4D2B sera bientôt incubée par la technopole nantaise Atlanpole, spécialisée dans l'accompagnement et l'accélération des entreprises innovantes, dans le cadre du programme Manufacturing Factory, lié à au développement de l'usine du futur. « 4D2B, parce qu'au-delà de la construction en 3D, nous investissons dans la quatrième dimension avec l'intelligence et les fonctionnalités dans les parois », justifie Benoit Furet. A ce jour, le capital de la startup serait détenu par trois enseignants chercheurs, un doctorant et un spécialiste du bâtiment.

« Très vite, nous allons constituer une équipe, dégager une stratégie, mener une levée de fonds, faire entrer des investisseurs et trouver des industriels susceptibles d'adopter tout ou partie de ces technologies. L'ambition est d'en faire le leader de l'impression 3D en Europe. Sur ce type de projet, la vocation est bien internationale », affirme Vincent Lamande.

Une première pour le City Lab nantais

La démarche du transfert de technologie suivra une logique déjà déployée avec la start-up rennaise Surfactgreen créée en 2016 pour accompagner le développement de tensioactifs 100% verts à partir de matières premières naturelles, après trente années de recherche, une dizaine de brevets et une levée de fonds de 1,2 millions d'euros. Dans ce type d'opération, la SATT Ouest Valorisation se rémunère sur la vente de licences ou de grappes de licences et grâce aux royalties négociées sur le chiffre d'affaires des industriels.
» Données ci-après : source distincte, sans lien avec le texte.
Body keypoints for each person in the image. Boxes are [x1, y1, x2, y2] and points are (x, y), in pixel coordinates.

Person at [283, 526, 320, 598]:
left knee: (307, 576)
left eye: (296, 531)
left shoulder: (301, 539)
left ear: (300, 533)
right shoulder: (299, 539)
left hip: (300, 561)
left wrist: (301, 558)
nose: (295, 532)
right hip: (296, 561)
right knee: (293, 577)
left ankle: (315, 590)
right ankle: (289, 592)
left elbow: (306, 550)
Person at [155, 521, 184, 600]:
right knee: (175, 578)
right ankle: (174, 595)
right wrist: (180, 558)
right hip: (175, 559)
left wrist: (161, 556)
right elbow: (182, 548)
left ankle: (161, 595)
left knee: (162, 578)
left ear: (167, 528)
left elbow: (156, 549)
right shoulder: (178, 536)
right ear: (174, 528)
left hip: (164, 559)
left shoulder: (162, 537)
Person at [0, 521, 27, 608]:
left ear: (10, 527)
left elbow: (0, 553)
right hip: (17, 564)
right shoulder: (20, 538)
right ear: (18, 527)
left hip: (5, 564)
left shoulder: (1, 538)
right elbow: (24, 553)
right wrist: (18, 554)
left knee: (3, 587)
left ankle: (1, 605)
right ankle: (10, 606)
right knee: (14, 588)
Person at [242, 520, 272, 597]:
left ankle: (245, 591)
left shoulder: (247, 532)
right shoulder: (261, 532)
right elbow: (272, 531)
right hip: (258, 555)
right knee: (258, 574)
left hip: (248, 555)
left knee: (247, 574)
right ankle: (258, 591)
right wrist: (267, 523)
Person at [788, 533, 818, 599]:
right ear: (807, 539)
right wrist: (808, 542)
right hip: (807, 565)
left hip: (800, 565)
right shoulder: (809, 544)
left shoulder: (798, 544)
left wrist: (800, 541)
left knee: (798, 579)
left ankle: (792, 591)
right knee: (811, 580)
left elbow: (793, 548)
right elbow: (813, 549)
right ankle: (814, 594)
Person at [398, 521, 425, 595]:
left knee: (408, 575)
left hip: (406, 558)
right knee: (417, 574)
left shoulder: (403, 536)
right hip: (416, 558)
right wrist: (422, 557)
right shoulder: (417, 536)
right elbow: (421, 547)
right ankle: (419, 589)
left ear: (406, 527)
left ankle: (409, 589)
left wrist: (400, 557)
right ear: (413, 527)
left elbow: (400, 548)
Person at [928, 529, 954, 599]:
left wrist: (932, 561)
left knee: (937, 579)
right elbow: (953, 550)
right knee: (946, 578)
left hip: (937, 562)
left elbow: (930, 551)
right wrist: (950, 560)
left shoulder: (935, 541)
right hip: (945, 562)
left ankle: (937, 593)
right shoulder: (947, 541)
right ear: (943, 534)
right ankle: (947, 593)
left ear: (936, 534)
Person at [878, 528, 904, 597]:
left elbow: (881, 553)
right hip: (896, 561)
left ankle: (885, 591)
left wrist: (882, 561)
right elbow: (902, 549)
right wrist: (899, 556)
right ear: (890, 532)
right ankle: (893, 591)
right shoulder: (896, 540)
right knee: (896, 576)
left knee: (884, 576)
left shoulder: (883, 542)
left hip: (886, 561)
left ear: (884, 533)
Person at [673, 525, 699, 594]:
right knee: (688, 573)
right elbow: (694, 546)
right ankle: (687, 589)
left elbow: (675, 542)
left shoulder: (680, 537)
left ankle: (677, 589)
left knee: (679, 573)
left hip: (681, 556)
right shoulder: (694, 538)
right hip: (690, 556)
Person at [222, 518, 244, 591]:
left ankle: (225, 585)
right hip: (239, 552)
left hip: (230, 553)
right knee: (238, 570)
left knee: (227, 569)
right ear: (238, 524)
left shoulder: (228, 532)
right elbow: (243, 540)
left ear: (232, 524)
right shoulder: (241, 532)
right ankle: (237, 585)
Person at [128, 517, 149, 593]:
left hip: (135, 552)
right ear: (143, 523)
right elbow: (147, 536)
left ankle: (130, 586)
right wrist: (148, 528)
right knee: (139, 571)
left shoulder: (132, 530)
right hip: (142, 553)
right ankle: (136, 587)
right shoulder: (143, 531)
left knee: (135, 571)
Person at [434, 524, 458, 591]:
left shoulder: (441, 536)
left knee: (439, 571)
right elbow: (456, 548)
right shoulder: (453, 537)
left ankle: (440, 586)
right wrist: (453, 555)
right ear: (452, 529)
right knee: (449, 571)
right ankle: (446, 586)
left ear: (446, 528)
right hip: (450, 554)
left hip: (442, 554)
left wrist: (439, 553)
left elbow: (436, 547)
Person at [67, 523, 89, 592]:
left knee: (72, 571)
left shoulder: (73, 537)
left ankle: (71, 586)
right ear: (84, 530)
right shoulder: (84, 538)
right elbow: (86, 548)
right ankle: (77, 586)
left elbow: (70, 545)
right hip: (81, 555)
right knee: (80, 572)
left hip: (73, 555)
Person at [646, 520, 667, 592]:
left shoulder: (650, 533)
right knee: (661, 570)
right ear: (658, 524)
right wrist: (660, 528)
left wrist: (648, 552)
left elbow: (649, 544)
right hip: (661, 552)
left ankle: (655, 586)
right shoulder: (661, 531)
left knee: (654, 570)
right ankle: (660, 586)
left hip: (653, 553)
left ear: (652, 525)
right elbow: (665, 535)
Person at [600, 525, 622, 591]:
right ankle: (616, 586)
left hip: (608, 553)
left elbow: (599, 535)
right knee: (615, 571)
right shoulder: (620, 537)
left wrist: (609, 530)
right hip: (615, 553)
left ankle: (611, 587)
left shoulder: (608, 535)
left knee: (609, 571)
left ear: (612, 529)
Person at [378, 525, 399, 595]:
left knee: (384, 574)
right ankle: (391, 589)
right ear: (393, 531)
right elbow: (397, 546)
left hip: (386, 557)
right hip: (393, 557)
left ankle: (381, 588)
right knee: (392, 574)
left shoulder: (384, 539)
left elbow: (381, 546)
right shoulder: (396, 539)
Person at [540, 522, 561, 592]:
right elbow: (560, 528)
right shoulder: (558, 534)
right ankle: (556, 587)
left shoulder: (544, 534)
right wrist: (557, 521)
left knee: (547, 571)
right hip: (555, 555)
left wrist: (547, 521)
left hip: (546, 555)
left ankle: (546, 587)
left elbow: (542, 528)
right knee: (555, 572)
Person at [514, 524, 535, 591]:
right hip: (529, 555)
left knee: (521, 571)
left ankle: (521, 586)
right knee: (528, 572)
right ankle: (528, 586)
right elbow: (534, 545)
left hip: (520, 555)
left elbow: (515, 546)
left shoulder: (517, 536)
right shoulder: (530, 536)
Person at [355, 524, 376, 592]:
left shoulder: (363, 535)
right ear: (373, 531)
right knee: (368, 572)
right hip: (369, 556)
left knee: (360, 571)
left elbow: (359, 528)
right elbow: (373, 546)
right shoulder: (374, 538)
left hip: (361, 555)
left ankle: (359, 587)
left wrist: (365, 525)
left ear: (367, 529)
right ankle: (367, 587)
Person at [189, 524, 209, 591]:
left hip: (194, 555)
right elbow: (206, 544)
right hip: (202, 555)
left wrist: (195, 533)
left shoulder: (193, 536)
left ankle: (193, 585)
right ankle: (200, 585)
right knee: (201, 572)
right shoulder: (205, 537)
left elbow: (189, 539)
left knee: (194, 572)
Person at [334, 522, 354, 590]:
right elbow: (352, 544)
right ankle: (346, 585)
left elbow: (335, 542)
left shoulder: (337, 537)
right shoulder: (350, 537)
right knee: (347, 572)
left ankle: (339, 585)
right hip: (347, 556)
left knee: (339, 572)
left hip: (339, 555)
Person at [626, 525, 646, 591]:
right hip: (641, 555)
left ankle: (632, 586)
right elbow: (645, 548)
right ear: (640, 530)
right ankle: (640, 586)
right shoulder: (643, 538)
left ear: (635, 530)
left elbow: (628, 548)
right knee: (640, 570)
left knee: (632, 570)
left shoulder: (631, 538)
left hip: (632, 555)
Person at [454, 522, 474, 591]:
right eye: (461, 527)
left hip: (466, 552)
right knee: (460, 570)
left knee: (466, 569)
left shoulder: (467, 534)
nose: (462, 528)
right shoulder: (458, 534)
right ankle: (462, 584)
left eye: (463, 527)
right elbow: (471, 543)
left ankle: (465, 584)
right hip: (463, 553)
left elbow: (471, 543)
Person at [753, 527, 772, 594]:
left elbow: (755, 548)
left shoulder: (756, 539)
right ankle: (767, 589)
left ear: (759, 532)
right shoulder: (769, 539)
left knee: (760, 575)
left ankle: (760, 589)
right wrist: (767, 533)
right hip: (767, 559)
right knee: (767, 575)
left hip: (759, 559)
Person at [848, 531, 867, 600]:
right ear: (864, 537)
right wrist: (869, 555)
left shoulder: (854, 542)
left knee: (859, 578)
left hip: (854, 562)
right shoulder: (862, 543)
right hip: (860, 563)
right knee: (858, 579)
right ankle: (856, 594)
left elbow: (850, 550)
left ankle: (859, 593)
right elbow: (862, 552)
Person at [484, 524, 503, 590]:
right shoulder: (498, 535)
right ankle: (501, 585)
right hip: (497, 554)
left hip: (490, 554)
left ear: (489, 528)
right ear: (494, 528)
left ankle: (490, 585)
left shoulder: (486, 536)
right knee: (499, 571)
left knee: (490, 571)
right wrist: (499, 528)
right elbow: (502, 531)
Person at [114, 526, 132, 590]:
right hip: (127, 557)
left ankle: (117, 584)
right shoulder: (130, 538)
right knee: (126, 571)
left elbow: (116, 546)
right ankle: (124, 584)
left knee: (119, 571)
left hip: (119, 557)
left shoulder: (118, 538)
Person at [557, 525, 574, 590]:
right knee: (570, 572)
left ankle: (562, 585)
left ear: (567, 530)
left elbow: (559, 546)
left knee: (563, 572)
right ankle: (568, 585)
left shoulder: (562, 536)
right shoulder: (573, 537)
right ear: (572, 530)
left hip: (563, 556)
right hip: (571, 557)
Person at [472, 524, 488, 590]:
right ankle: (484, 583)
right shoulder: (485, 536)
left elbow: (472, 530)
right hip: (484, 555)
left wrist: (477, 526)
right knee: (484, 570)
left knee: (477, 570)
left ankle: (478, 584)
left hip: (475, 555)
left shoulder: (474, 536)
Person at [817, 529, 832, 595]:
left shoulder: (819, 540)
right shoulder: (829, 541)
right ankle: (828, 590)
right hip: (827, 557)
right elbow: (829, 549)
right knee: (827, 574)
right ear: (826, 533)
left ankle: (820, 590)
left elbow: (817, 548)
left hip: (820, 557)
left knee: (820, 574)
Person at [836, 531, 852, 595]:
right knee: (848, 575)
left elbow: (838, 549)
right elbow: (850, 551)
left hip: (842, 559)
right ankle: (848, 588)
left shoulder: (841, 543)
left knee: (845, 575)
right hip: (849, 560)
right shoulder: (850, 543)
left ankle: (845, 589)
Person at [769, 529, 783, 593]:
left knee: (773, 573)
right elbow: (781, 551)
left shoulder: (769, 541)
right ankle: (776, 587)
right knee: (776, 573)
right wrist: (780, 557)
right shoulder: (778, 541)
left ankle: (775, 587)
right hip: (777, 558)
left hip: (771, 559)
Cette fois, l'histoire va beaucoup plus vite.

« Parce qu'on a réussi à mettre en relation et fédérer l'ensemble des acteurs académiques, institutionnels et économiques, à sécuriser l'espace public et à engager une évaluation dans le cadre du programme Nantes City Lab. Celui-ci est pensé pour faire de la métropole nantaise un champ d'expérimentation pour les projets innovants liés à l'idée de smart city », souligne Francky Trichet, adjoint au numérique de la ville de Nantes.

« Et c'est la première réalisation concrète de cet engagement », s'est réjoui Johanna Rolland, présidente de la Métropole. Parmi les effets collatéraux positifs, ce chantier a aussi permis de travailler sur la pénibilité au travail avec la réduction des troubles musculosquelettiques, d'alléger la dépendance aux conditions météorologiques en raison de l'absence d'échafaudage, de faire évoluer l'image des métiers du BTP et de favoriser l'émergence de nouveaux métiers comme celui de « roboticien ».
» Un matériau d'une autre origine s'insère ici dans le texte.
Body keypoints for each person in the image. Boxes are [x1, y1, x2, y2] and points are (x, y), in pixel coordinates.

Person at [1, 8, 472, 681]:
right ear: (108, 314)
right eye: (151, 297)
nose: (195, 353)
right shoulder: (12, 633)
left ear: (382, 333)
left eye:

Des projets émergent à l'international

Chiffrée à 195.000 euros, la construction de la maison aura nécessité un investissement de plusieurs centaines de milliers d'euros. « Plus de 500.000 euros... », lâche un des acteurs du projet. Dont un tiers est investi par la SATT Ouest Valorisation, gestionnaire des brevets, et 250.000 euros amenés par la Caisse des dépôts et consignation. Déjà, des échanges et des chiffrages auraient lieu avec des groupes industriels.

« On étudie la création d'un lotissement péri-urbain dans la région d'Angers pour construire des maisons sur un niveau et R+1 dont la technologie est maintenant maitrisée, et avons un projet avec un promoteur chinois pour la construction de quarante maisons individuelles au sein d'un écoquartier piloté par un architecte français...», note Benoit Furet, joint par un promoteur mexicain intéressé.

La startup projette d'étudier la réalisation d'un bâtiment commercial de 700 m² dans l'Ouest de la France et la construction d'un centre de vacances sur l'île Maurice.

« C'est sûr que si les projets doivent se multiplier nous allons devoir investir... », dit-il.

Du coté des laboratoires de l'Université de Nantes, les recherches vont se poursuivre pour élever la construction et travailler avec des matériaux biosourcés, plus écologiques que la mousse polyuréthane...

« De manière aussi à pouvoir décliner et proposer des gammes...aux industriels », esquisse Vincent Lamande.